Lagos lawyer Femi Falana (SAN) has urged the Federal Government to withdraw its directive stopping the salaries and allowances of the striking members of the Academic Staff Union of Universities (ASUU).
Falana said the directive was not justified in law.
The government, last week, directed the vice chancellors of federal universities to apply Section 43 of the Trade Disputes Amendment Act by seizing the salaries and allowances of the striking ASUU members.
But, Falana, in a statement issued in Lagos yesterday titled, “Why ‘no work no pay’ rule is never applied to striking employees, contended that the directive could not be justified in law on the grounds that only the governing councils of the affected institutions are empowered by the relevant laws to subject the academic staff to any form of disciplinary action.
He also argued that the salaries and allowances of striking lecturers could not be seized without due process.
Rather, Falana advised the federal and state governments to accelerate the ongoing negotiations between the authorities and the ASUU so that the striking lecturers could return to the classrooms.
He disagreed with the claims of the Labour and Productivity minister Chris Ngige, who was reported to have said until Section 43 of the Trade Disputes Amendment Act, which disentitles employees to payment of salaries and allowances during strikes “is expunged or repealed through legislative process by the National Assembly, it remains not just applicable but a point of law for compliance by all citizens”.

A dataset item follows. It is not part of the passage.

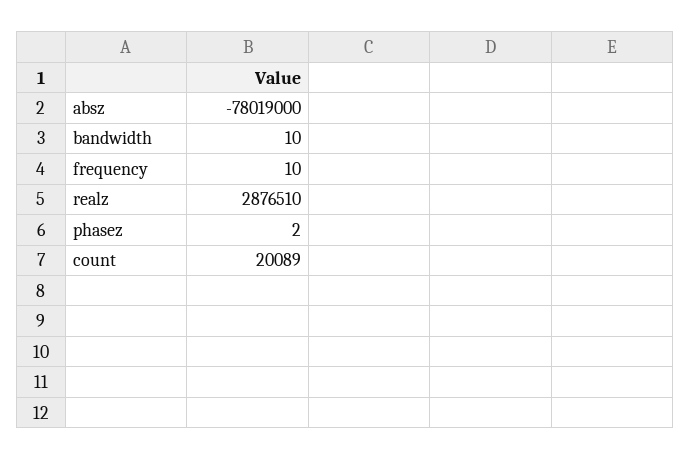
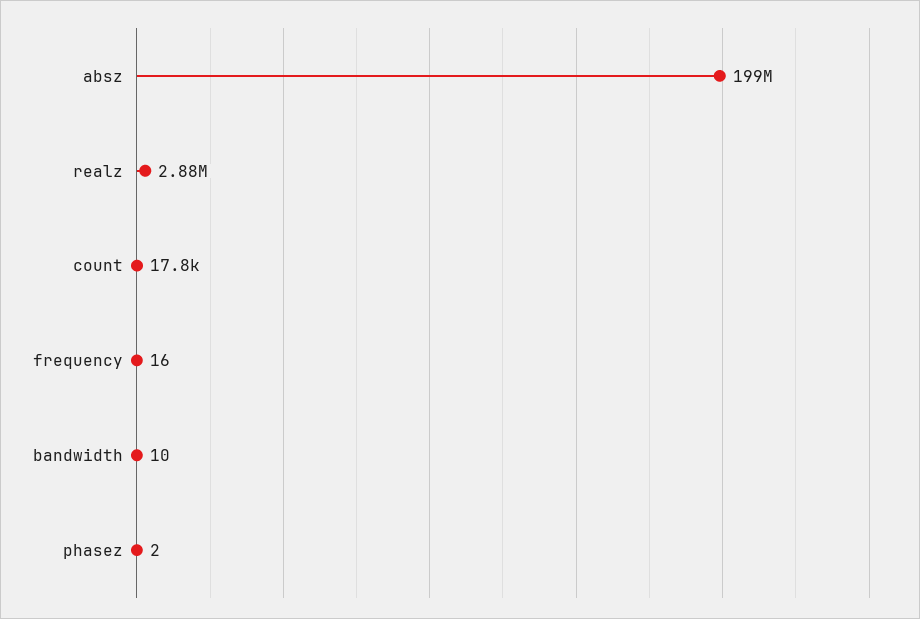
absz: -78019000 -> 199000000
frequency: 10 -> 16
count: 20089 -> 17800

Falana wondered why the minister has not challenged the decisions of the Supreme Court, which he cited and which held that it is the exclusive powers of the Governing Council of every university to discipline lecturers whose employment enjoys statutory flavour.
He maintained that the “no work no pay” policy has always been put in abeyance to ensure the effective resolution of the subject matter of any industrial action.
“Therefore, since the government has endorsed the payment of salaries and allowances of striking lecturers, the controversial directive to the Vice Chancellors ought to be immediately withdrawn,” he said.
Falana said it was curious why the minister did not disclose that the government has always put the law aside in a move to end strikes embarked upon by workers.
According to him, “a clause is usually inserted in collective agreements that employees who had taken part in an industrial action would not be damnified in any manner whatsoever and howsoever.
“The practice was judicially endorsed in the case of Senior Staff Association of Nigerian Universities v Federal Government of Nigeria (unreported suit no NIC/8/2004, whose judgment was delivered on May 8, 2007) where the National Industrial Court held that ” …it is perfectly lawful for an employer to choose to dispense with the ‘no work, no pay’ rule.
“In other words, strike pay is lawful if an employer chooses to pay same and not to penalise the strikers in any other way for the strike.
“It is lawful for employees to agree with their employer that wages will be paid and no other detriment suffered even when strike actions are embarked upon,” he contended.
“With particular reference to strikes by university lecturers, the Federal Government has always entered into Collective Agreements with ASUU to the effect that “nobody shall be victimised in any way whatsoever for his/her role in the process leading to these resolutions and Agreement”.
“The clause was inserted in the 1992, 2009 and 2013 Collective Agreements, which were freely signed by the representatives of the federal and state governments as well as ASUU”, he recalled.